Eventually they gave up and we continued on. Our feet hurt from the rough road and the sun continued to cook us. We had to frequently take rest breaks in the shade and remove our boots to take the pressure off our feet.
A welcome sight was Begnas Tal. We were still high above it but at least we could see the journey's end. And before we knew it, we were in Nepali civilization. Buses and motorcycles zoomed past. People walked by and some of them didn't stare at us.
We walked for a little while before a bus stopped in front of us and a Nepali youth called out to us. "Where you going?" he asked. We told him Pokhara. "This bus go to Pokhara!" he shouted back. That was all it took for us. Sweaty and smelly, we hopped on board the "chicken bus" as Krissy calls them.
We ended up waiting on the bus for fifteen minutes before we rode back into town. We didn't care. We were done walking and were out of the sun. Plus, catching a bus there saved us an extra hour of walking.

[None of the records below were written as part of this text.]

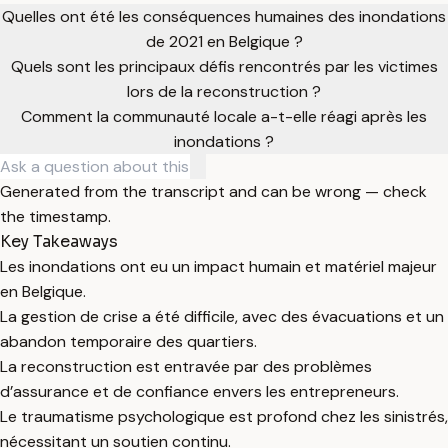
Quelles ont été les conséquences humaines des inondations
de 2021 en Belgique ?
Quels sont les principaux défis rencontrés par les victimes
lors de la reconstruction ?
Comment la communauté locale a-t-elle réagi après les
inondations ?
Generated from the transcript and can be wrong — check
the timestamp.
Key Takeaways
Les inondations ont eu un impact humain et matériel majeur
en Belgique.
La gestion de crise a été difficile, avec des évacuations et un
abandon temporaire des quartiers.
La reconstruction est entravée par des problèmes
d’assurance et de confiance envers les entrepreneurs.
Le traumatisme psychologique est profond chez les sinistrés,
nécessitant un soutien continu.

When the bus got moving we cooled off quickly from the wind rushing through open windows. We were happy. We also had much to look at. The young, mustachioed, purple G-Unit t-shirt wearing bus driver honked his horn in an effort to convince people to climb aboard. Other passengers would flag the bus down and he would slam on the brakes to let them in. He had a very hard time keeping his eyes on the road. He would either be leaning out the window to yell at rival bus drivers or would turn his head owl-like to stare at any women that walked by.
Soon enough, we were back at the Holy Lodge, showered and starving. We hit the town and had some excellent Chinese food and Everest beer. We stayed out for another drink but the events of the day, the food and the alcohol had us yawning. We walked back to our room and slept when our heads hit our pillows, dreaming about anything but the Royal Trek.
*If you remember from the last post, a half hour in Nepal is the minimum estimate. This half hour ended up taking an hour and a half.